* _YOUR INSTRUCTIONS_:
Go through the listing beneath and show each line containing the string "middle".

[Opening RECORD SET section]

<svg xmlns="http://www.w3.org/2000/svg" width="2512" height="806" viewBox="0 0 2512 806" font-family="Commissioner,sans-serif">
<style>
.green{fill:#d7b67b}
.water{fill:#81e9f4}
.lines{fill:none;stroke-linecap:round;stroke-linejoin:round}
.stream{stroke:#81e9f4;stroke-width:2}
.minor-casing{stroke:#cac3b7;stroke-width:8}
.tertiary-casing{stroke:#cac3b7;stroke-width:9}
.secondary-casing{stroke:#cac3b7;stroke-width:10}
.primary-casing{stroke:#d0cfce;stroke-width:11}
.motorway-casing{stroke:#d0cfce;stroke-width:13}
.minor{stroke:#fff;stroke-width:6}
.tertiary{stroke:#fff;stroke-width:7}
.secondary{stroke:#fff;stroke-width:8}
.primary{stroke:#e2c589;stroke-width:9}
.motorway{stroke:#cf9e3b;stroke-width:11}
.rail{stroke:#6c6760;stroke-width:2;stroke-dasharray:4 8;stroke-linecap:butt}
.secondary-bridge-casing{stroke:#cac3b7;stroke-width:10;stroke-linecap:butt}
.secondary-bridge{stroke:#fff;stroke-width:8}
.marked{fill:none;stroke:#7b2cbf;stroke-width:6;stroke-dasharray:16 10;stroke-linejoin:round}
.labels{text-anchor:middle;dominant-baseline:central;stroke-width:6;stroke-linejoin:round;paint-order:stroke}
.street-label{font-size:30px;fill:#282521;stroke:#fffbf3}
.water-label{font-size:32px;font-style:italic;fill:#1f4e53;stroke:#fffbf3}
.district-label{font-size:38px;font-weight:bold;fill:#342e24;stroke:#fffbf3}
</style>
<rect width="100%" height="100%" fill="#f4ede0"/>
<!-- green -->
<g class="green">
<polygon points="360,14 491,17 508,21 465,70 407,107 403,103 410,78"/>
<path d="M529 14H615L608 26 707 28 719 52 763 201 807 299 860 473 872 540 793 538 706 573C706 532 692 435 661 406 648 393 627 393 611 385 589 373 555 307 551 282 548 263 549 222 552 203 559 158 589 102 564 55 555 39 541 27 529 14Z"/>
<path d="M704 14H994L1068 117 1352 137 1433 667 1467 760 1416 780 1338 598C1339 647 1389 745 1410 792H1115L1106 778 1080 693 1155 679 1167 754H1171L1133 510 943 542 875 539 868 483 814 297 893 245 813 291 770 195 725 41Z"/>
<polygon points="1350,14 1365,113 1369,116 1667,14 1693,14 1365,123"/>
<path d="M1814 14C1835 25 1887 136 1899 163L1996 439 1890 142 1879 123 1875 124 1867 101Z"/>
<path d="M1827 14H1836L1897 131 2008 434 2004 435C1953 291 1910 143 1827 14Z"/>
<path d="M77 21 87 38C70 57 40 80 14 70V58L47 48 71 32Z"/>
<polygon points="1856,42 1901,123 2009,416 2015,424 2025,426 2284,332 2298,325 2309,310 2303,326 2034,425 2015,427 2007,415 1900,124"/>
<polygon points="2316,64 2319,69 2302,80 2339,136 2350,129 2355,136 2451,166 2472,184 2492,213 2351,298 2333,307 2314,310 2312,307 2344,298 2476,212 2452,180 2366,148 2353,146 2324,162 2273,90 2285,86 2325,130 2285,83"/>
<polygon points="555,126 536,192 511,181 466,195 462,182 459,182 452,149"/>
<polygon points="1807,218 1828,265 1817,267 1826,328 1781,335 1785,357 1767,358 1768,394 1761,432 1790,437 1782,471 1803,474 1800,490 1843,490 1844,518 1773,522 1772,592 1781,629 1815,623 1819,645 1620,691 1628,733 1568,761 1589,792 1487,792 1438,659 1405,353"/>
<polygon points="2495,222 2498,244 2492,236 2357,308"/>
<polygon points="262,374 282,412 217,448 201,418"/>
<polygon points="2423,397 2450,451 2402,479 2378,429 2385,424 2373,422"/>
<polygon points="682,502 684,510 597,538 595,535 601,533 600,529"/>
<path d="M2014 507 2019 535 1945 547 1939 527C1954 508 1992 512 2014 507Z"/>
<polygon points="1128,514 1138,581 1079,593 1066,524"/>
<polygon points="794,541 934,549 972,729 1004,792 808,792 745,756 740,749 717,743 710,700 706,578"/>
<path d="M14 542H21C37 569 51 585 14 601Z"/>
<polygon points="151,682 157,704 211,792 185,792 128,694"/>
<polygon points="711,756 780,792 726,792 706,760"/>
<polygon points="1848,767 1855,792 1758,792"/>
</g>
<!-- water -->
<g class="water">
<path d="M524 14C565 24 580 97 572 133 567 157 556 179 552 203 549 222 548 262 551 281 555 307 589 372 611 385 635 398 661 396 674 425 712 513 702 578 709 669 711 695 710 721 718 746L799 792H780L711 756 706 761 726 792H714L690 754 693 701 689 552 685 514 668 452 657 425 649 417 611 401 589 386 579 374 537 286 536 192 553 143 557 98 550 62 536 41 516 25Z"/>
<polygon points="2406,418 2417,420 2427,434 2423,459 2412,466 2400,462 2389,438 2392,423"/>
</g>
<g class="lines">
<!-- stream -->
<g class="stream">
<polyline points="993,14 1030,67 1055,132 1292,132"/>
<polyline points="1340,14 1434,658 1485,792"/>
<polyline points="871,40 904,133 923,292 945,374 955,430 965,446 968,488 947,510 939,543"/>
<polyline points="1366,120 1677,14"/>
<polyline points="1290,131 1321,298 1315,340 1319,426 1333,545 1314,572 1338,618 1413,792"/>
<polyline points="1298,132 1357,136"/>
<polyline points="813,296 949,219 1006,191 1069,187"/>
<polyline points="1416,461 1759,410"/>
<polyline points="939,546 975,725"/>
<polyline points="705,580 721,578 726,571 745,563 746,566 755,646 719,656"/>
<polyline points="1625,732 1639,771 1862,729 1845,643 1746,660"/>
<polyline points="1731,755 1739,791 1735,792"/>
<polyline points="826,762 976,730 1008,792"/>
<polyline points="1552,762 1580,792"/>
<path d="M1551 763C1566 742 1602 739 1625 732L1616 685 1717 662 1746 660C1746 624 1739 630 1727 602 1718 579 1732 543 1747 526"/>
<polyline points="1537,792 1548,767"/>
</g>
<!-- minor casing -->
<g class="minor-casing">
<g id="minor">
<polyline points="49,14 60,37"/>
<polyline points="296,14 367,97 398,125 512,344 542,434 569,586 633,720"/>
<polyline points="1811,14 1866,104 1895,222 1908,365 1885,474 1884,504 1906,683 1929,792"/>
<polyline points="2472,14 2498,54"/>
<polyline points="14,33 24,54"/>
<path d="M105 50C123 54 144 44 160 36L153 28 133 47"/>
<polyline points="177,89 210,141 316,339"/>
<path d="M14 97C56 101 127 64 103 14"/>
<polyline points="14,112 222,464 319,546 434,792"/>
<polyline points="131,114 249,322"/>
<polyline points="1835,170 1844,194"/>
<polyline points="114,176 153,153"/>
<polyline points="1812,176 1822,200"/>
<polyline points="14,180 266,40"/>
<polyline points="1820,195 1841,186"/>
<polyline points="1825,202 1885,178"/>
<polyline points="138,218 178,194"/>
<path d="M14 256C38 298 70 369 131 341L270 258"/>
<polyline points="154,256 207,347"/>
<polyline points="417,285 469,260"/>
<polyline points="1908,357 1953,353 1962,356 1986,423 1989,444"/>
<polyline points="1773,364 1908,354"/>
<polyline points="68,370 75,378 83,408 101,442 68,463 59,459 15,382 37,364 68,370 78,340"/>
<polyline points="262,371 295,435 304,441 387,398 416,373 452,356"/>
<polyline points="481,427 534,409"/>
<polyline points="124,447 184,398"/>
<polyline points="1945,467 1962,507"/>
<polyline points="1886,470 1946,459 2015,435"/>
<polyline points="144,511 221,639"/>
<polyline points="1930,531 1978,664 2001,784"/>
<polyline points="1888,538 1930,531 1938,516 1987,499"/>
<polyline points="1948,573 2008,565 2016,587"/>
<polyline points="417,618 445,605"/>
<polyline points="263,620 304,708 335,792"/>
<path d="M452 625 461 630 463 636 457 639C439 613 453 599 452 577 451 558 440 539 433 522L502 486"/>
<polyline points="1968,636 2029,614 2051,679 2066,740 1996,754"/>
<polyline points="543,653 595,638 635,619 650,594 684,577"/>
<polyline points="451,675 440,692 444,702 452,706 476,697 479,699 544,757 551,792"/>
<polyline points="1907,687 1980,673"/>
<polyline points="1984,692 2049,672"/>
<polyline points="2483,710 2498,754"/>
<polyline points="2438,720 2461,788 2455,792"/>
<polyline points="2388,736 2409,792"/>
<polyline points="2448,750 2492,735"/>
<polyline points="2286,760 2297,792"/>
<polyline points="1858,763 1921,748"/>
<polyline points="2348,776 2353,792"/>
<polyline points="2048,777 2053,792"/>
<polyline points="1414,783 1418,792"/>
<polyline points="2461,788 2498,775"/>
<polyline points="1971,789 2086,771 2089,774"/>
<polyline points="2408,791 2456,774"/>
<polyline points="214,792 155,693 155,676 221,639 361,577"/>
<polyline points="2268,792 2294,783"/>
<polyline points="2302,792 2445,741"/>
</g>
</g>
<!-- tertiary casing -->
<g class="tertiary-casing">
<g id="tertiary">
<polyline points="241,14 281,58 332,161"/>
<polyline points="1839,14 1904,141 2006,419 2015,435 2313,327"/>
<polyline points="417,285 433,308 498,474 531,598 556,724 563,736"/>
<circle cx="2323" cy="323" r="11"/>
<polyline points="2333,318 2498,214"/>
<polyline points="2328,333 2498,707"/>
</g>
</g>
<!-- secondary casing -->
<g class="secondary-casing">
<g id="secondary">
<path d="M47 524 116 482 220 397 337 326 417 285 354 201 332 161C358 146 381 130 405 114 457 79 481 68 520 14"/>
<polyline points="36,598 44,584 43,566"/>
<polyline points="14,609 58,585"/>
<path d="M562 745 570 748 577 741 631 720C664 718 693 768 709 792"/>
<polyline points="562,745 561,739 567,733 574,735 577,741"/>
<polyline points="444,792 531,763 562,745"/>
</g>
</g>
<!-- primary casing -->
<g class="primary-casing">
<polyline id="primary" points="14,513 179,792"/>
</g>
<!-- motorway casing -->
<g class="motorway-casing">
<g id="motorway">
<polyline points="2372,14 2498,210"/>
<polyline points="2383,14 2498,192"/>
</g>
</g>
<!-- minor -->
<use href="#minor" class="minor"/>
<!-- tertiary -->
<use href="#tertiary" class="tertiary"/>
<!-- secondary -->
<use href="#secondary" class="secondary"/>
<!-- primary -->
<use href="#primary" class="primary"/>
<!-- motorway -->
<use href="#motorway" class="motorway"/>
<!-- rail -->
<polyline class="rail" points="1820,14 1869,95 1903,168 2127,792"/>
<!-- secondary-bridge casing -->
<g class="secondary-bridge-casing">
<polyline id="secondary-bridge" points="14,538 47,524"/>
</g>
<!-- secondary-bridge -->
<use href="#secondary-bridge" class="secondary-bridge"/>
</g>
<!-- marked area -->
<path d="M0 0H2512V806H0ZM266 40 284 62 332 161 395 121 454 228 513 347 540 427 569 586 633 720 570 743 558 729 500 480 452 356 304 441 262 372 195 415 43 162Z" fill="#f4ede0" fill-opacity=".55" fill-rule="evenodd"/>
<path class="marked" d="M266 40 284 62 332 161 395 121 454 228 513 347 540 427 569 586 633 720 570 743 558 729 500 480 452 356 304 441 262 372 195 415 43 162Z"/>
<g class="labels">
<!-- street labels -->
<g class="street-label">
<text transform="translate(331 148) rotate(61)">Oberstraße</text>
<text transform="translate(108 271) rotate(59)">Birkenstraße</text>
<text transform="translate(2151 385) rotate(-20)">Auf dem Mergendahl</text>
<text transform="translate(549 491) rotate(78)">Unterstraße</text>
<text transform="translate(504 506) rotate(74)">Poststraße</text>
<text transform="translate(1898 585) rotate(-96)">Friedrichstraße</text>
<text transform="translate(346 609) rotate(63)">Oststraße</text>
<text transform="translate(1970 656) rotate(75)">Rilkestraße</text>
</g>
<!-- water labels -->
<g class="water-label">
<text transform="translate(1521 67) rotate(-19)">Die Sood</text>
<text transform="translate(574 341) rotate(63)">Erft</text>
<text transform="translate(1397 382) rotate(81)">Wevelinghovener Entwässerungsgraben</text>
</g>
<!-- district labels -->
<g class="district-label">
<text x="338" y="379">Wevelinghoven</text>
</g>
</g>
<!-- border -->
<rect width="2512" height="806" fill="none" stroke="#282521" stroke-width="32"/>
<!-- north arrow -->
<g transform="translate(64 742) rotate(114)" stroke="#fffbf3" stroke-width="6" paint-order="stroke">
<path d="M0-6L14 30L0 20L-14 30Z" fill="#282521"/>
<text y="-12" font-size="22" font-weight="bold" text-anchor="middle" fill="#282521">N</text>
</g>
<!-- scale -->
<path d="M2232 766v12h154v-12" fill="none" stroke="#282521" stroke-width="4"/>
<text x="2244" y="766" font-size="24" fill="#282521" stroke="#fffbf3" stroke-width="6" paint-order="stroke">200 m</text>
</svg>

[Closing RECORD SET section]

* _COMPLETED EXERCISE_:
.labels{text-anchor:middle;dominant-baseline:central;stroke-width:6;stroke-linejoin:round;paint-order:stroke}
<text y="-12" font-size="22" font-weight="bold" text-anchor="middle" fill="#282521">N</text>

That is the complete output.